Source data
┌──

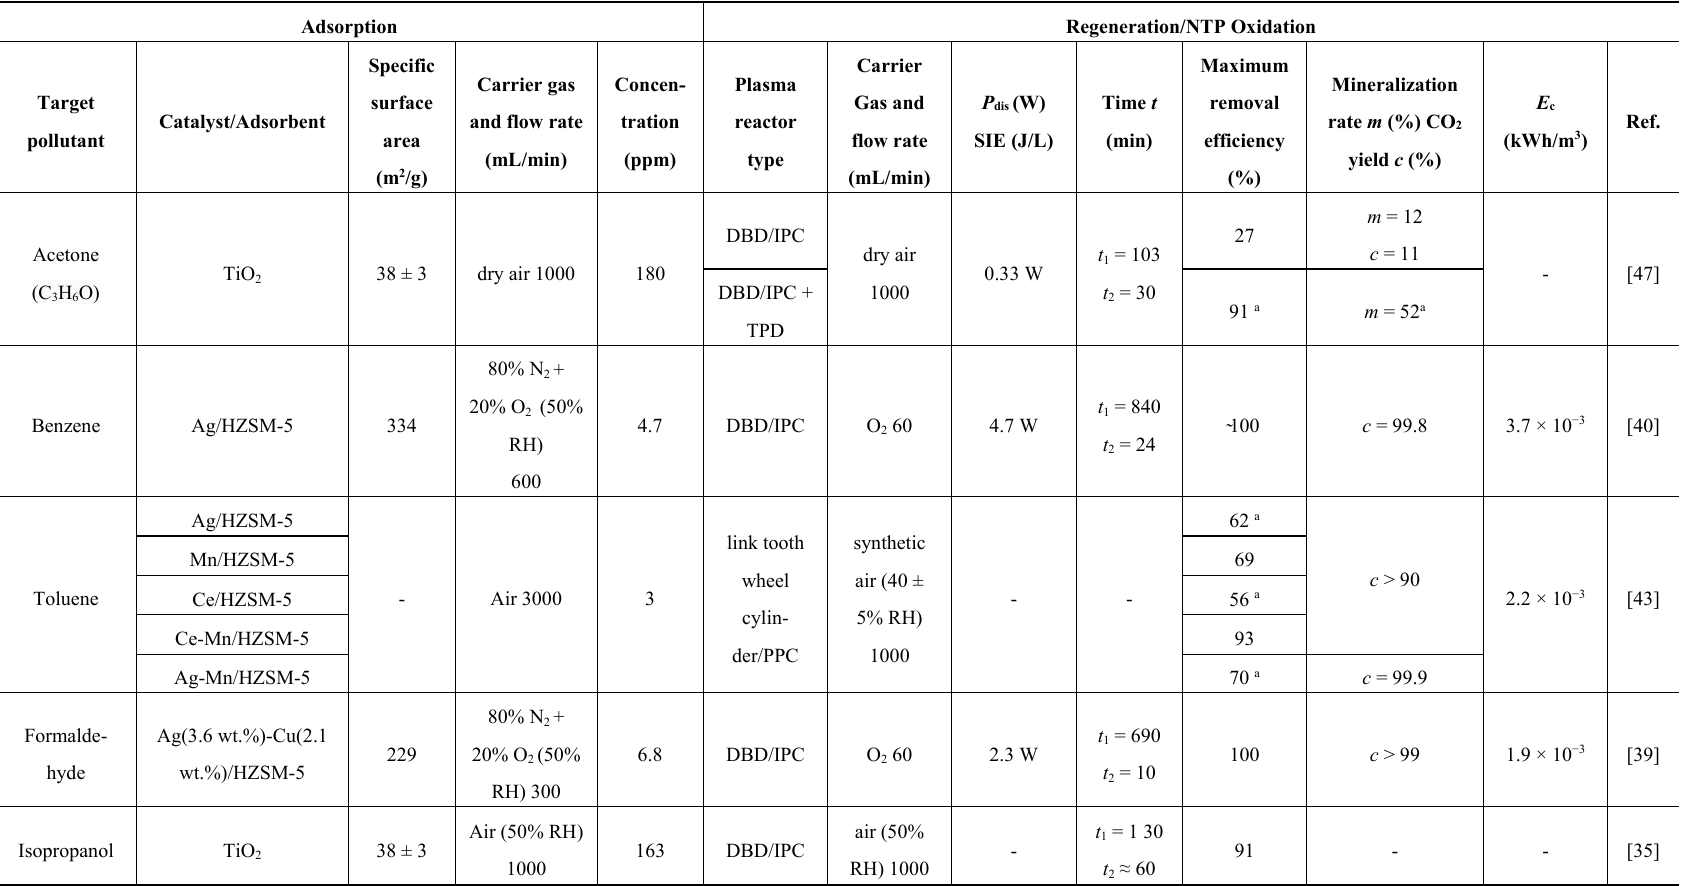
Table 1. Overview of published papers on sequential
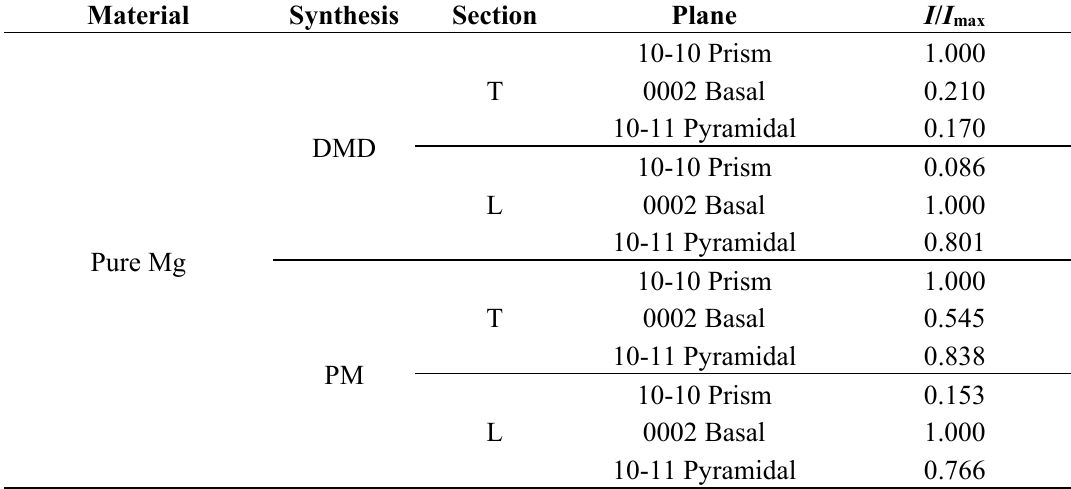
Figure 1. X-Ray diffractograms of TiO 2 nanopowder, pure Mg and Mg-TiO 2 nanocomposites synthesized by DMD ( a ) and ( b ) and PM ( c ) and ( d ) techniques taken: along transverse direction ( a) and ( c ) and along the longitudinal direction ( b ) and ( d ) of the hot extruded samples. X , Y , Z represent 2 θ = 32°, 34° and 36° corresponding to (10-10) prism, (0002) basal and (10-11) pyramidal planes, respectively. Table 2. X-Ray diffractogram results of as extruded Mg-TiO 2 nanocomposites synthesized by DMD and PM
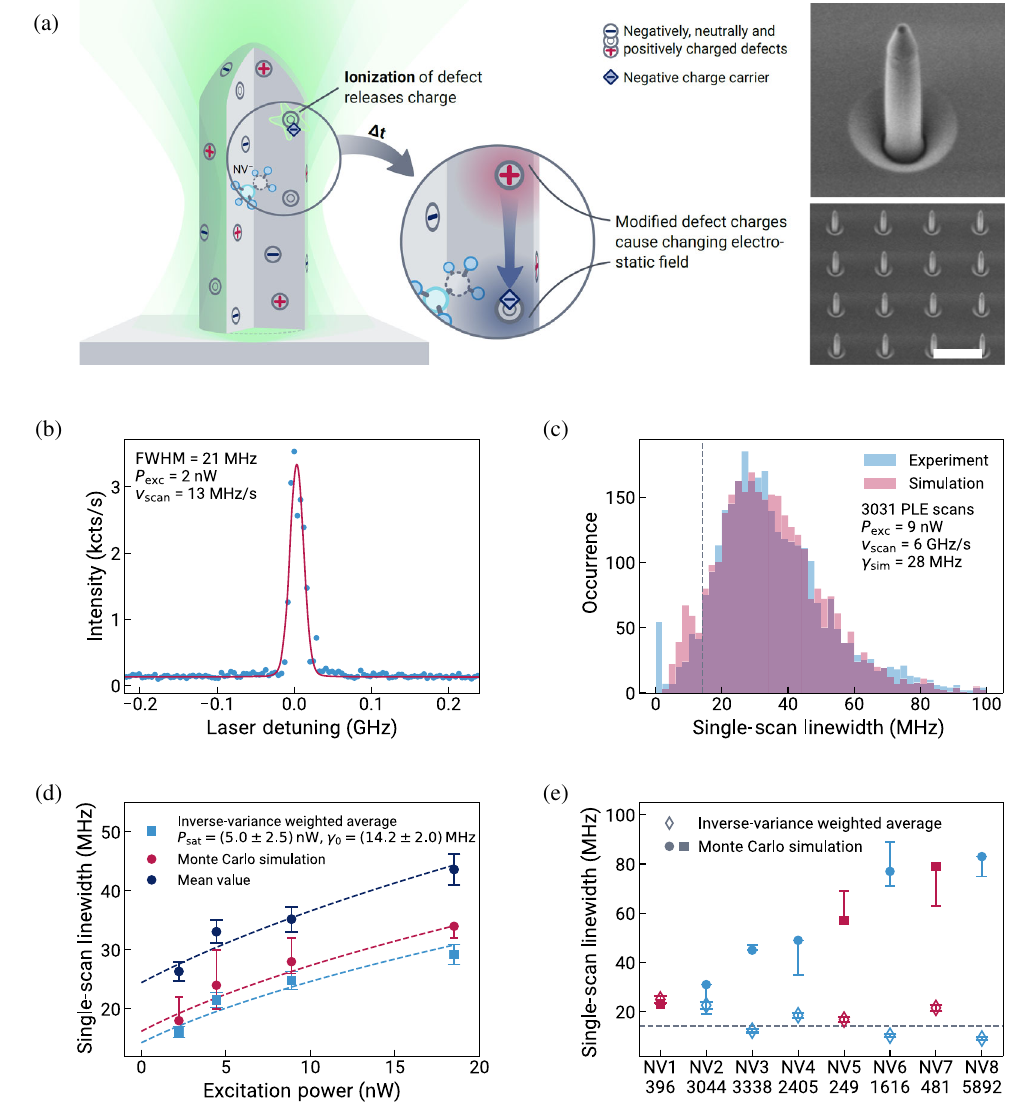
FIG. 1. Nanostructure and single-scan linewidth. (a) Schematic sketch of a NV incorporated in a nanopillar. Green laser irradiation causes ionization of present surface and bulk defects; i.e., charges are released and move within the lattice, for example, to other defects that act as charge traps. This dynamic induces fluctuations of the electrostatic environment of the NV and leads to spectral diffusion of the NV ZPL. Insets: scanning electron microscopy images of a single nanopillar with a radius of 125 nm and a height of 1 . 6 μ m (top) and an array of identical nanopillars (bottom). The scale bar corresponds to a dimension of 2 μ m. (b) Single PLE scan described by a Voigt profile. The exemplarily selected spectrum shows a linewidth close to the lifetime limit maintained for about one second. (c) Histogram presenting the occurrence of single-scan linewidth obtained from 3031 PLE scans. The measured data are simulated by a Monte Carlo approach. From the simulations, a power-broadened linewidth of 28 MHz is determined. The gray dashed line indicates the lifetime-limited linewidth of 14 MHz. (d) Single-scan linewidth as a function of excitation power at a scan speed of 6 GHz = s. The single-scan linewidths are evaluated using three methods. The data can be fitted by the function ffiffiffiffiffiffiffiffiffiffiffiffiffiffiffiffiffiffiffiffiffi p 1 þ P=P γ ¼ γ describing laser-induced power broadening of the linewidth. For the Monte Carlo simulation, the saturation 0 sat 5 . 4 (cid:2) 2 . 2 Þ nW and γ 16 . 2 (cid:2) 1 . 8 Þ MHz, and for the mean value power and natural linewidth are determined as P 0 ; MC ¼ ð sat ; MC ¼ ð 8 . 1 (cid:2) 2 . 9 Þ nW and γ 24 . 4 (cid:2) 2 . 2 Þ MHz. (e) Plot summarizing the single-scan linewidths of eight single approach as P 0 ; MV ¼ ð sat ; MV ¼ ð NVs in different nanopillars from different sample regions (blue circles and red squares). The NVs are labeled with the number of PLE scans that were taken into account. The excitation power is 19 nW, and the scan speed is 50 GHz = s. In contrast to panel (d), we apply a 525 nm initialization pulse before every line scan. For the linewidth analysis, the Monte Carlo simulation (filled circles and squares) and inverse-variance weighting (empty diamonds) methods are used. The uncertainties of the single-scan linewidths determined by the Monte Carlo simulation are given by the 99% confidence interval. For this fast scan speed, the inverse-variance method is not valid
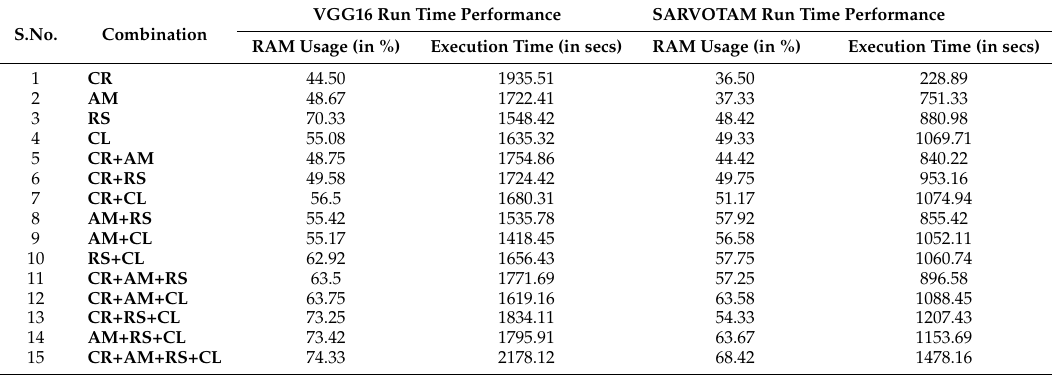
Table 9. Recorded RAM utilization and execution time for SARVOTAM and VGG16 while classifying Android malware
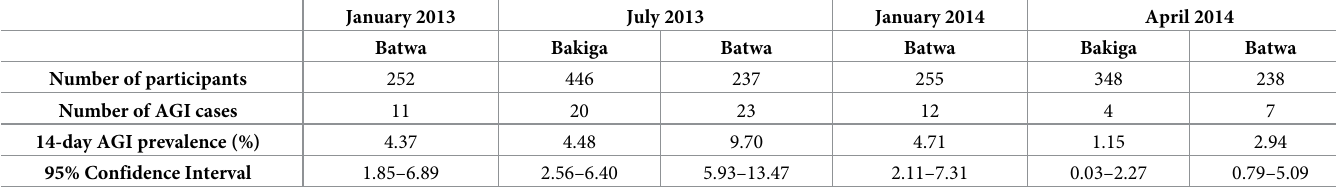
Table 1. Acute gastrointestinal illness (AGI) cases � for Batwa and Bakiga over 18 years old in southwestern Uganda (2013–2014).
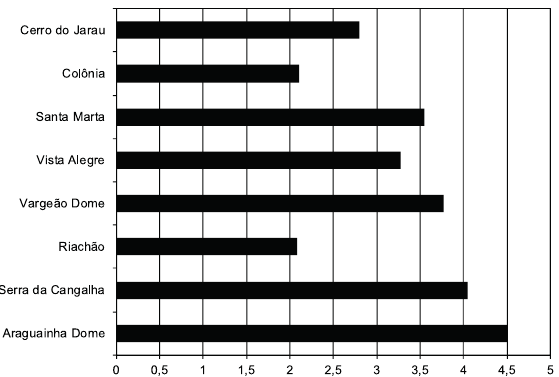
figure 3 - Graphical representation of the scientifi c value of impact structures in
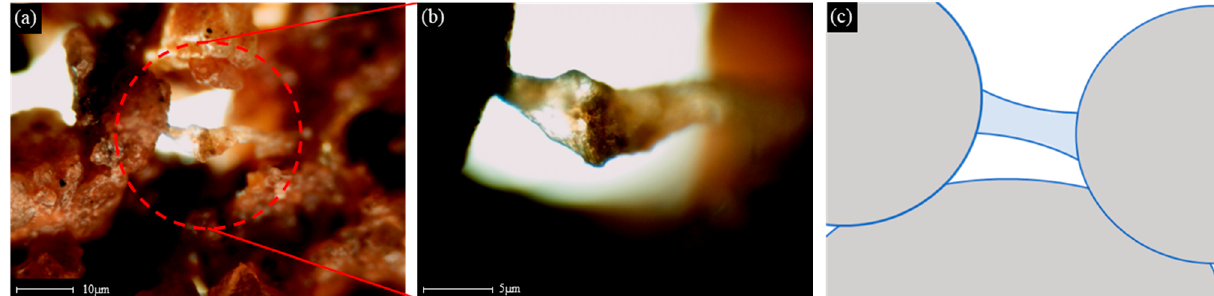
Figure 13. Optical microscope image of sodium alginate reinforced soil particles; ( a ) 4× magnification image of sodium alginate and soil linking; ( b ) 10× magnification image of sodium alginate and soil linking; ( c ) Schematic model of sodium alginate solution treated soil.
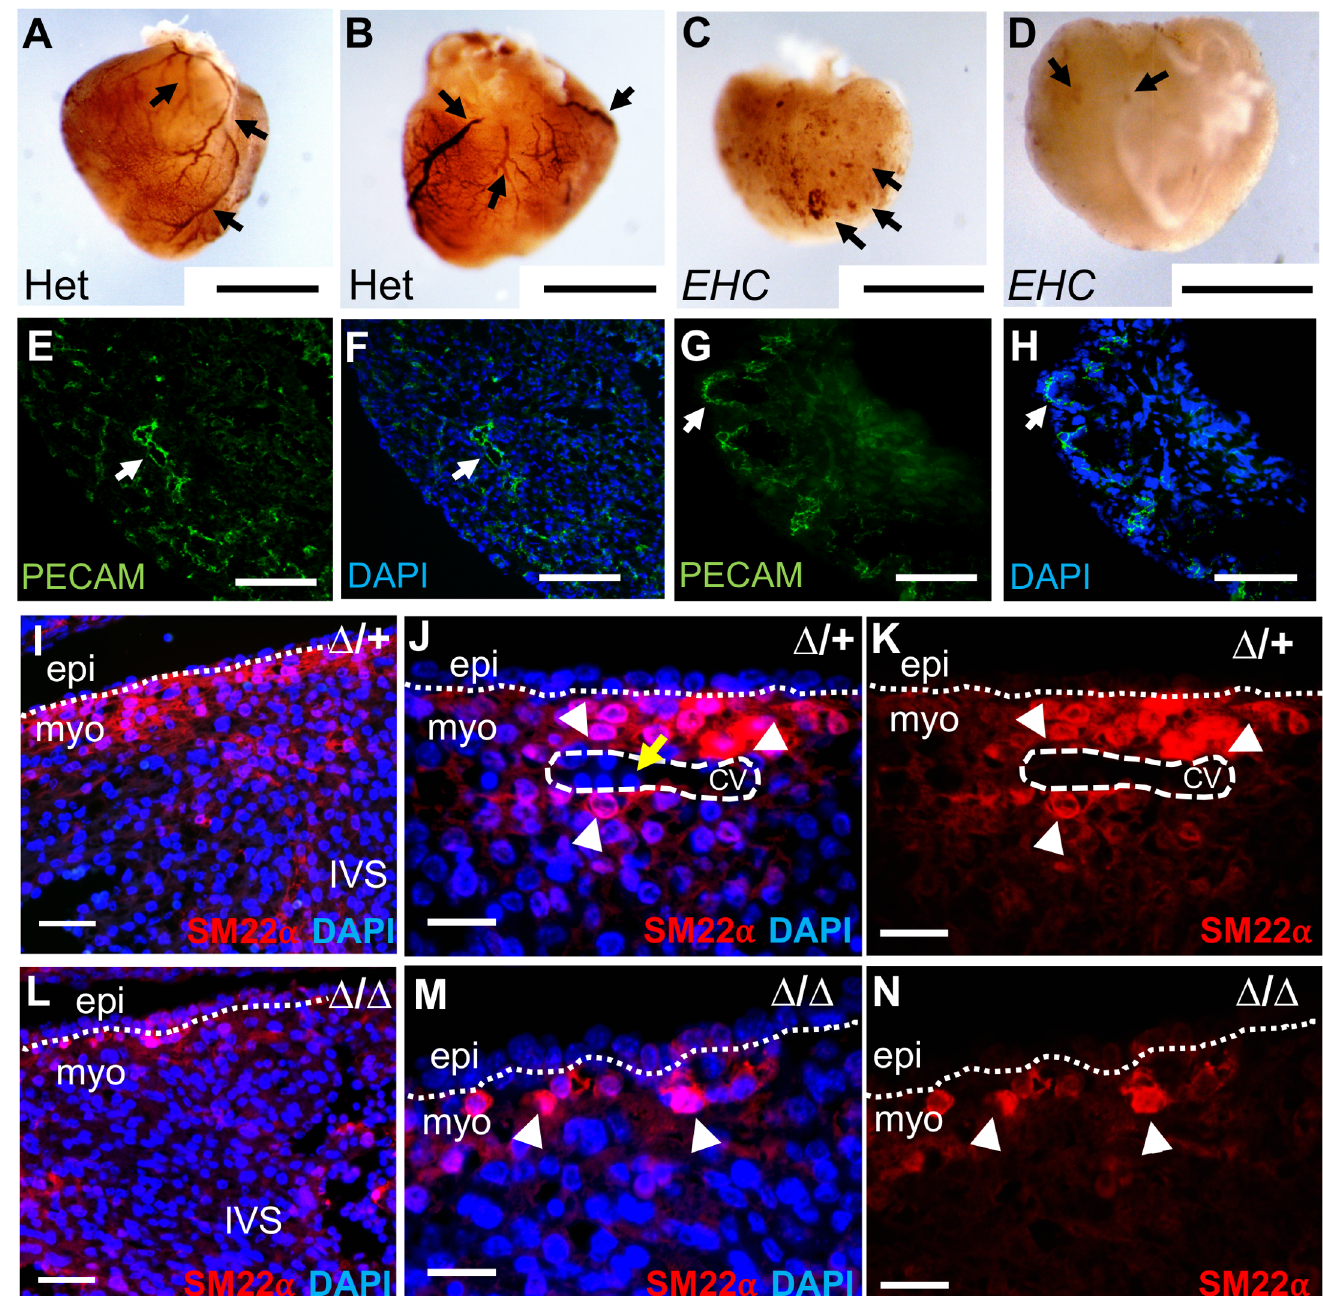
Fig 5. EHC mutants lack mature coronary vessels. PECAM-1 immunohistochemistry reveals prominent coronary vessels (arrows) on the ventral (A) and dorsal(B) surface of EHC heterozygous hearts. Only clusters of PECAM-1 expressingcells (arrows) are apparenton EHC homozygous mutant ventral (C) and dorsal (D) heart surface, with no clear evidenceof coronaryvessels. E-F: Section immunofluorescencefor PECAM-1 (green) on Myh10 Δ heterozygote at E14.5, demonstrating cells in myocardialregion surrounding a developingvessel (arrow). G-H: Section immunofluorescencefor PECAM-1 on Myh10 Δ homozygousmutant at E14.5, demonstrating stainingof clusters of cells on cardiac surface (arrow), consistent with wholemount stainingin panels C-D. Stainingfor the smooth muscle cell marker SM22 α revealsfew smooth muscle cells within the interventricular septum regionof the heterozygote (I) and Myh10 Δ homozygous mutant (L). SM22 α expressingcells are localisedarounda developing coronaryvessel (white dashed circle) in heterozygous control hearts (J-K, arrowheads),and nucleatedblood cells within the vessel can be visualisedwith DAPI (yellow arrow). No such structures are present in Myh10 Δ homozygous mutant hearts, and smooth muscle cells expressingSM22 α are less clusteredin mutant hearts (M-N, arrowheads). Cell nucleiwere labelledwith DAPI (blue). Scale bars: A-D = 1 mm, E-H = 100 μ m, I and L = 50 μ m, J-K and M-N = 25 μ m. Abbreviations: CV: coronary vessel, epi: epicardium,IVS: interventricular septum, myo: myocardium, PECAM: platelet endothelial cell adhesionmolecule-1, Δ : Myh10 Δ . https://doi.org/10.1371/journal.pgen.1007068.g005 PLOS Genetics | https://doi.org/10.1371/journal.pgen.1007068 October 30,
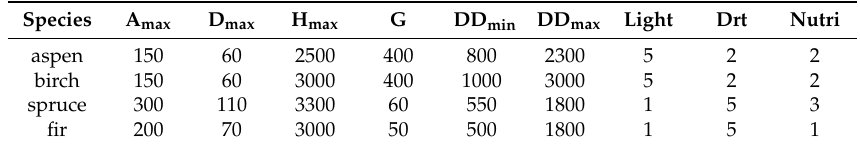
Table 2. Input parameters of growth and environmental response of dominant tree species used in the ZELIG simulation.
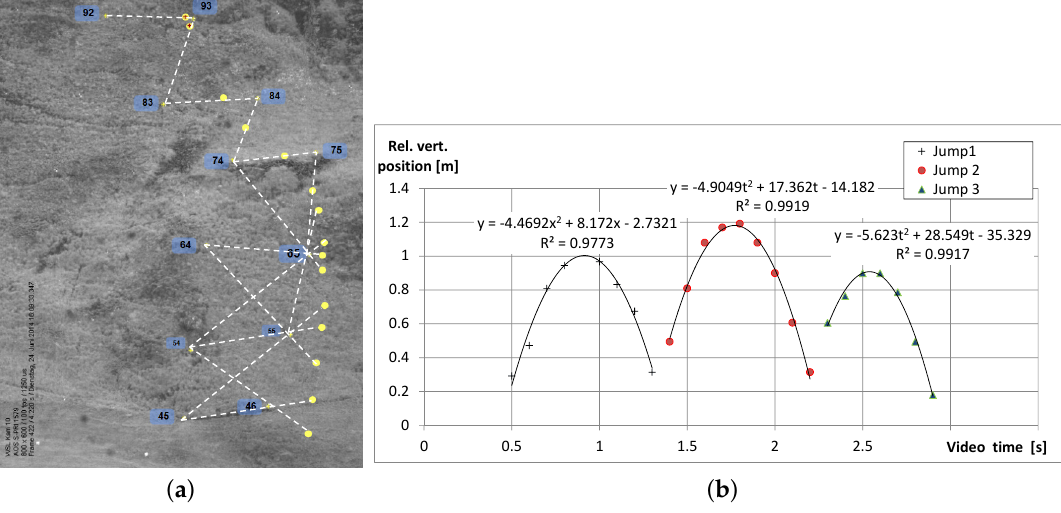
Figure 9. 2D video analysis: ( a ) targets along the slope were identified (blue squares) and connected pairwise as exemplified for Test 7. The block positions (yellow dots) and frame numbers were recorded where blocks crossed the connection lines (dashed lines). The position of blocks in the field was determined based on the conversion factor calculated from the distance between two targets; ( b ) the vertical pixel position of the block during–for example–Test 28 was tracked over time. The conversion factor from pixels to meters is calculated such that the vertical parabola corresponds to a free fall sequence, with gravity as constant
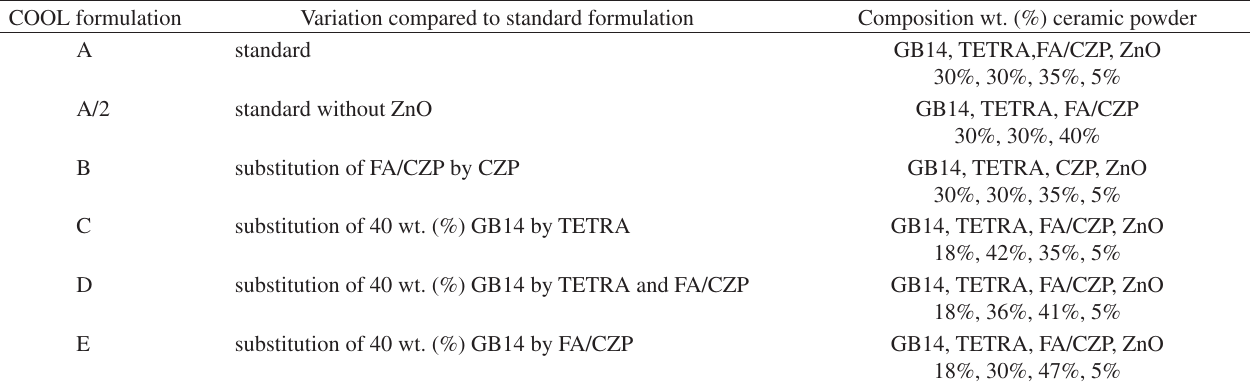
Table 1. Composition of different COOL formulations. COOL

└──

Requirement: Word for word, write out the lines above running from the one with "Fig 5. EHC mutants" up to and including the one with "Table 2. Input". Drop any picture.

Expected answer:
Fig 5. EHC mutants lack mature coronary vessels. PECAM-1 immunohistochemistry reveals prominent coronary vessels (arrows) on the ventral (A) and dorsal(B) surface of EHC heterozygous hearts. Only clusters of PECAM-1 expressingcells (arrows) are apparenton EHC homozygous mutant ventral (C) and dorsal (D) heart surface, with no clear evidenceof coronaryvessels. E-F: Section immunofluorescencefor PECAM-1 (green) on Myh10 Δ heterozygote at E14.5, demonstrating cells in myocardialregion surrounding a developingvessel (arrow). G-H: Section immunofluorescencefor PECAM-1 on Myh10 Δ homozygousmutant at E14.5, demonstrating stainingof clusters of cells on cardiac surface (arrow), consistent with wholemount stainingin panels C-D. Stainingfor the smooth muscle cell marker SM22 α revealsfew smooth muscle cells within the interventricular septum regionof the heterozygote (I) and Myh10 Δ homozygous mutant (L). SM22 α expressingcells are localisedarounda developing coronaryvessel (white dashed circle) in heterozygous control hearts (J-K, arrowheads),and nucleatedblood cells within the vessel can be visualisedwith DAPI (yellow arrow). No such structures are present in Myh10 Δ homozygous mutant hearts, and smooth muscle cells expressingSM22 α are less clusteredin mutant hearts (M-N, arrowheads). Cell nucleiwere labelledwith DAPI (blue). Scale bars: A-D = 1 mm, E-H = 100 μ m, I and L = 50 μ m, J-K and M-N = 25 μ m. Abbreviations: CV: coronary vessel, epi: epicardium,IVS: interventricular septum, myo: myocardium, PECAM: platelet endothelial cell adhesionmolecule-1, Δ : Myh10 Δ . https://doi.org/10.1371/journal.pgen.1007068.g005 PLOS Genetics | https://doi.org/10.1371/journal.pgen.1007068 October 30,
Table 2. Input parameters of growth and environmental response of dominant tree species used in the ZELIG simulation.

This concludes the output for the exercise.